▸ Text shown:
'''
For the Filipinas, it was a summer to remember. For Vogue Philippines’ October 2023 cover story, Mia Nazareno sits down with the members of the Philippine National Women’s Football team.
Beauty queens have reigned as role models for Filipino women for the longest time, but recently, it is the Filipino women in sports who are inspiring a newfound national pride and redefining Filipina strength in 2023. For the first time, a Filipino football team qualified for the FIFA World Cup—and it was the Filipinas. Taking it a step further, 27-year-old forward Sarina Bolden secured her place in history when she scored the Philippines’ first goal at the tournament, ultimately defeating hosts New Zealand 1-0 at the Sky Stadium on July 24. Thanks to Bolden’s impressive header against goalkeeper Victoria Esson in the 24th minute, Filipinos were suddenly united as football fans.
The new national obsession with trophies and jerseys can be traced to the COVID-postponed 2020 Summer Olympics held in Tokyo. In 2021, weightlifter Hidilyn Diaz earned the Philippines its first gold medal since joining the international games nearly a century earlier in 1924. Diaz was awarded the top prize after she successfully lifted a total of 224 kilograms in the 55-kilogram women’s division. During the awarding ceremony, spectators witnessed Diaz saluting the Philippine flag with tears in her eyes as the “Lupang Hinirang” played for the first time at the Olympics in front of a global audience. (If you haven’t seen that clip, we dare you to watch it without tearing up.)
Wushu artist Agatha Wong has also gone on to collect gold medals for the Philippines during both the 2017 and 2019 Southeast Asian Games. In the world of motorsport, 18-year-old Bianca Bustamante is carving her own path as the only Filipina driver to join the Formula 1 Academy, a feeder series to F1 where big names like Sir Lewis Hamilton and Fernando Alonso compete.
'''
▸ Stored data:
'''
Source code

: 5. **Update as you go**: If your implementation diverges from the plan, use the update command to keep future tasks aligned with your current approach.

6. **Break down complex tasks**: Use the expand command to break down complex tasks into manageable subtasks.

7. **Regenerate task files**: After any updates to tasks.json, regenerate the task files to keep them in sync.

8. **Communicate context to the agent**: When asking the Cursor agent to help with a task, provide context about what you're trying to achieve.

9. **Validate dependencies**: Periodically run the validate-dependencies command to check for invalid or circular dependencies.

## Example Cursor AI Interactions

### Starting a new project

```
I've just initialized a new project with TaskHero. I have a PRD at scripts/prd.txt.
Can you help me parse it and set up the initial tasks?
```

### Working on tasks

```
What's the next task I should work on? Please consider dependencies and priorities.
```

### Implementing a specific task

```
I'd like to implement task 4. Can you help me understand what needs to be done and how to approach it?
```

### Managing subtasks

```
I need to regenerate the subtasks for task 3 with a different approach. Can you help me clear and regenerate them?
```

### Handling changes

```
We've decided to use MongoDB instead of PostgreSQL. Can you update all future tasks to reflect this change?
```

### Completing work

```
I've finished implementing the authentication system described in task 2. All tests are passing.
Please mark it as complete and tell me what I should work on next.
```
'''
▸ Prompt A:
Answer these questions using the article on Filipina athletes.
(i) Who scored the Philippines' first goal at the FIFA World Cup?
(ii) What total weight did Hidilyn Diaz lift to win her gold medal?
(iii) Which feeder series to F1 did Bianca Bustamante join?
▸ Prompt B: Retype the article on Filipina athletes, starting at "Beauty queens have" and ending at "as football fans.".

▸ Written response A:
(i) Sarina Bolden
(ii) 224 kilograms
(iii) The Formula 1 Academy

▸ Written response B:
Beauty queens have reigned as role models for Filipino women for the longest time, but recently, it is the Filipino women in sports who are inspiring a newfound national pride and redefining Filipina strength in 2023. For the first time, a Filipino football team qualified for the FIFA World Cup—and it was the Filipinas. Taking it a step further, 27-year-old forward Sarina Bolden secured her place in history when she scored the Philippines’ first goal at the tournament, ultimately defeating hosts New Zealand 1-0 at the Sky Stadium on July 24. Thanks to Bolden’s impressive header against goalkeeper Victoria Esson in the 24th minute, Filipinos were suddenly united as football fans.